Die beiden jungen Männer müssen ohnehin an ihr Erspartes, um sich alles leisten zu können. Corona trifft sie deswegen wie viele andere finanziell hart. „Der Großteil unseres Geldes kommt über Preisgelder. Mit Schwimmen gibt es in diesem Jahr kaum noch Möglichkeiten, Geld zu verdienen“, sagt Kusch. Längst gibt es den Gedanken, sobald es die Pandemie zulässt, über privates Schwimmtraining ein paar Einnahmen zu organisieren.

Inzwischen geht der Blick ohnehin nach vorne. Heidtmann arbeitet neben dem neuen Visum auch daran seinen Status als Sportsoldat bei der Bundeswehr zu verlängern, und so etwas mehr finanzielle Sicherheit zu bekommen. „Jacob ist sehr, sehr, sehr tough. Es ist schwer, ihn klein zu kriegen“, sagt Kusch über seinen Freund, dessen Willenskraft im Becken ihm auch in der aktuellen Lage zugute kommt.
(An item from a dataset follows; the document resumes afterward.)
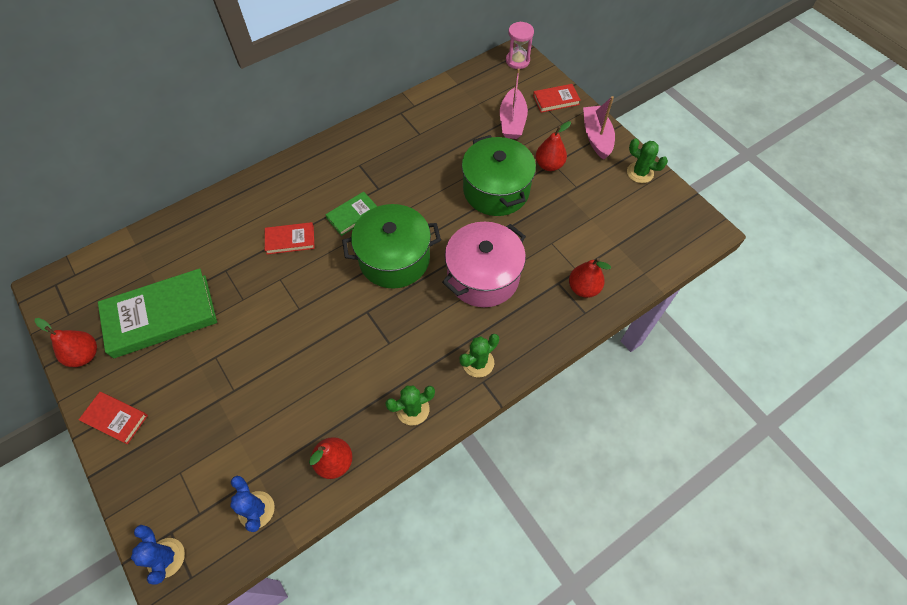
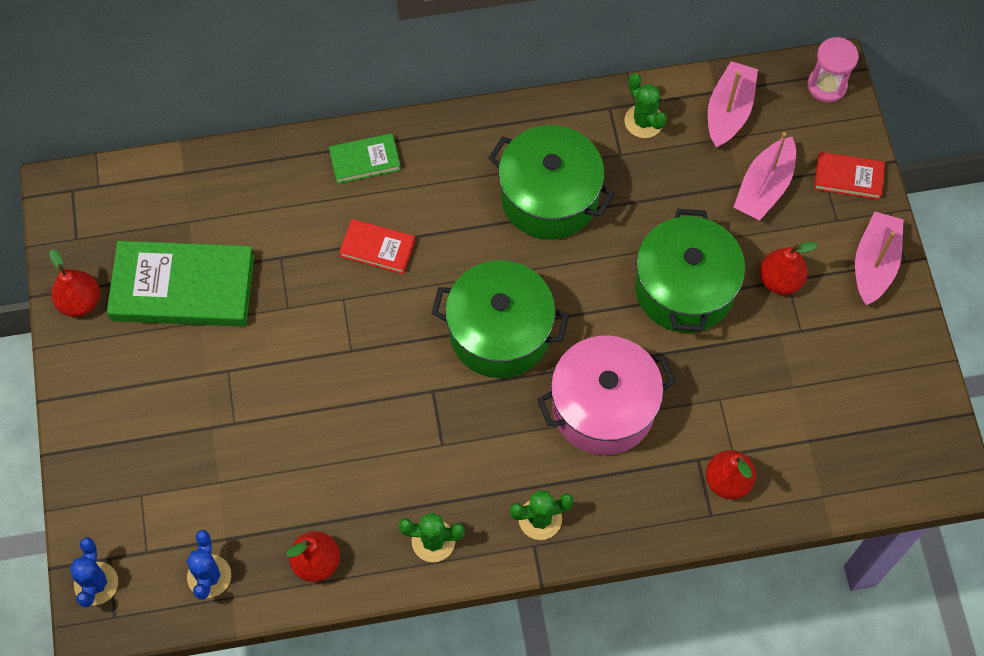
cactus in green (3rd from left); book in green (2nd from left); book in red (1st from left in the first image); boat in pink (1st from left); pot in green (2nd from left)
Und Kusch selbst geht neben den freiwilligen Einheiten auf dem Surfbrett im Pazifik eben jeden zweiten Tag in jenen Pool im Garten der Villa. Bekannte von Coach Marsh leben dort und haben dem Trainer und seinem „Team Elite Aquatics“ erlaubt, das einst für die ambitionierte Tochter gebaute Becken zu nutzen. „Ich bin ein Macher. Das ist meine größte Stärke“, sagt Kusch. Corona nervt, klar. Aufhalten soll es ihn nicht auf dem Weg zu Olympia. Und auch nicht Jacob Heidtmann. Damit die deutsche Schwimm-WG aus San Diego in gut einem Jahr nach Tokio umziehen kann.